DATA FOR REVIEW >>

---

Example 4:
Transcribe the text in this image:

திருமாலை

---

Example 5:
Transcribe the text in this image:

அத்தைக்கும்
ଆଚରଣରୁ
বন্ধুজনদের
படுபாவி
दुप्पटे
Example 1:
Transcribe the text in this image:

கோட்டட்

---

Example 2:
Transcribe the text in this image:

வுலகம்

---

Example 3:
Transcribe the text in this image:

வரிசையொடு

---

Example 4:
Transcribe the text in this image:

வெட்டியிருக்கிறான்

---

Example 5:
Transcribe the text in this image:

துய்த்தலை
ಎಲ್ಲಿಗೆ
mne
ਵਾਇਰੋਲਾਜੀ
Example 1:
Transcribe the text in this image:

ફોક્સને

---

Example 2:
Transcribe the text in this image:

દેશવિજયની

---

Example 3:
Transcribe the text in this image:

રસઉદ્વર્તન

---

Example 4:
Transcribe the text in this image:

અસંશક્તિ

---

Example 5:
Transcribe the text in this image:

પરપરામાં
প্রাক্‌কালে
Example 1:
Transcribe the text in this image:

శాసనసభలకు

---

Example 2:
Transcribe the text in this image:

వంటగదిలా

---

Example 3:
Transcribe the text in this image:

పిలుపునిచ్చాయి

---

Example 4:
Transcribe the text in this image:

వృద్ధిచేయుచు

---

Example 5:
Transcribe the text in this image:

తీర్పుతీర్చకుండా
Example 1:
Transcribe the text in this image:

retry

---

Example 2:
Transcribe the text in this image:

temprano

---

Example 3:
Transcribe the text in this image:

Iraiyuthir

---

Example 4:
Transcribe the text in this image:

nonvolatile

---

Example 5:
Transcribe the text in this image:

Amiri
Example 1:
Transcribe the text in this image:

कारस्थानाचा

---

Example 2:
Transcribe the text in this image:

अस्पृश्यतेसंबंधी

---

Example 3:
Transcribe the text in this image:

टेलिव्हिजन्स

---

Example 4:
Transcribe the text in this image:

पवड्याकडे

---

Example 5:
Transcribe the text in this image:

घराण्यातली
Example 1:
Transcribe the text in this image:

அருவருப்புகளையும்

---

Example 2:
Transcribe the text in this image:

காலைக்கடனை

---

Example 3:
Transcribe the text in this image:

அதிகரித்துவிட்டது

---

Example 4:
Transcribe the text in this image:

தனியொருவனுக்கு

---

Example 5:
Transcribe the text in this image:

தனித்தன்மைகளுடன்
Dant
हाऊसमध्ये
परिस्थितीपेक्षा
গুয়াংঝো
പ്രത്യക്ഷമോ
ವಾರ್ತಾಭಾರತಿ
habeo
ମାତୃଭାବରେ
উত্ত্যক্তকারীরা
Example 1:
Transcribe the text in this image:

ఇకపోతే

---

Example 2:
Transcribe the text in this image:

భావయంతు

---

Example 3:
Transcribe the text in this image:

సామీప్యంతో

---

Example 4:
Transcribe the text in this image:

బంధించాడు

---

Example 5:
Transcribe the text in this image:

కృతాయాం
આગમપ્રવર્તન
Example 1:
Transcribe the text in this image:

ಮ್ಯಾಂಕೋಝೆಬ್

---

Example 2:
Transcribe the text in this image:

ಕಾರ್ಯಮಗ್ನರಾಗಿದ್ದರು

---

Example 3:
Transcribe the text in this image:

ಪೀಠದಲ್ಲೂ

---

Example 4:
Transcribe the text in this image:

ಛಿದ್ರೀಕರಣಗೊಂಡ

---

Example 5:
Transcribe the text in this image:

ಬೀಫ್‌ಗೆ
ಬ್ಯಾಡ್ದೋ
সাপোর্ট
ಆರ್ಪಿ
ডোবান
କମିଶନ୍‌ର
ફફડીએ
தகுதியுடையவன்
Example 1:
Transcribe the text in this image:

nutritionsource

EXERCISE >> Write out every line of the material exactly as it appears.

ANSWER TO THIS TASK >>
---

Example 4:
Transcribe the text in this image:

திருமாலை

---

Example 5:
Transcribe the text in this image:

அத்தைக்கும்
ଆଚରଣରୁ
বন্ধুজনদের
படுபாவி
दुप्पटे
Example 1:
Transcribe the text in this image:

கோட்டட்

---

Example 2:
Transcribe the text in this image:

வுலகம்

---

Example 3:
Transcribe the text in this image:

வரிசையொடு

---

Example 4:
Transcribe the text in this image:

வெட்டியிருக்கிறான்

---

Example 5:
Transcribe the text in this image:

துய்த்தலை
ಎಲ್ಲಿಗೆ
mne
ਵਾਇਰੋਲਾਜੀ
Example 1:
Transcribe the text in this image:

ફોક્સને

---

Example 2:
Transcribe the text in this image:

દેશવિજયની

---

Example 3:
Transcribe the text in this image:

રસઉદ્વર્તન

---

Example 4:
Transcribe the text in this image:

અસંશક્તિ

---

Example 5:
Transcribe the text in this image:

પરપરામાં
প্রাক্‌কালে
Example 1:
Transcribe the text in this image:

శాసనసభలకు

---

Example 2:
Transcribe the text in this image:

వంటగదిలా

---

Example 3:
Transcribe the text in this image:

పిలుపునిచ్చాయి

---

Example 4:
Transcribe the text in this image:

వృద్ధిచేయుచు

---

Example 5:
Transcribe the text in this image:

తీర్పుతీర్చకుండా
Example 1:
Transcribe the text in this image:

retry

---

Example 2:
Transcribe the text in this image:

temprano

---

Example 3:
Transcribe the text in this image:

Iraiyuthir

---

Example 4:
Transcribe the text in this image:

nonvolatile

---

Example 5:
Transcribe the text in this image:

Amiri
Example 1:
Transcribe the text in this image:

कारस्थानाचा

---

Example 2:
Transcribe the text in this image:

अस्पृश्यतेसंबंधी

---

Example 3:
Transcribe the text in this image:

टेलिव्हिजन्स

---

Example 4:
Transcribe the text in this image:

पवड्याकडे

---

Example 5:
Transcribe the text in this image:

घराण्यातली
Example 1:
Transcribe the text in this image:

அருவருப்புகளையும்

---

Example 2:
Transcribe the text in this image:

காலைக்கடனை

---

Example 3:
Transcribe the text in this image:

அதிகரித்துவிட்டது

---

Example 4:
Transcribe the text in this image:

தனியொருவனுக்கு

---

Example 5:
Transcribe the text in this image:

தனித்தன்மைகளுடன்
Dant
हाऊसमध्ये
परिस्थितीपेक्षा
গুয়াংঝো
പ്രത്യക്ഷമോ
ವಾರ್ತಾಭಾರತಿ
habeo
ମାତୃଭାବରେ
উত্ত্যক্তকারীরা
Example 1:
Transcribe the text in this image:

ఇకపోతే

---

Example 2:
Transcribe the text in this image:

భావయంతు

---

Example 3:
Transcribe the text in this image:

సామీప్యంతో

---

Example 4:
Transcribe the text in this image:

బంధించాడు

---

Example 5:
Transcribe the text in this image:

కృతాయాం
આગમપ્રવર્તન
Example 1:
Transcribe the text in this image:

ಮ್ಯಾಂಕೋಝೆಬ್

---

Example 2:
Transcribe the text in this image:

ಕಾರ್ಯಮಗ್ನರಾಗಿದ್ದರು

---

Example 3:
Transcribe the text in this image:

ಪೀಠದಲ್ಲೂ

---

Example 4:
Transcribe the text in this image:

ಛಿದ್ರೀಕರಣಗೊಂಡ

---

Example 5:
Transcribe the text in this image:

ಬೀಫ್‌ಗೆ
ಬ್ಯಾಡ್ದೋ
সাপোর্ট
ಆರ್ಪಿ
ডোবান
କମିଶନ୍‌ର
ફફડીએ
தகுதியுடையவன்
Example 1:
Transcribe the text in this image:

nutritionsource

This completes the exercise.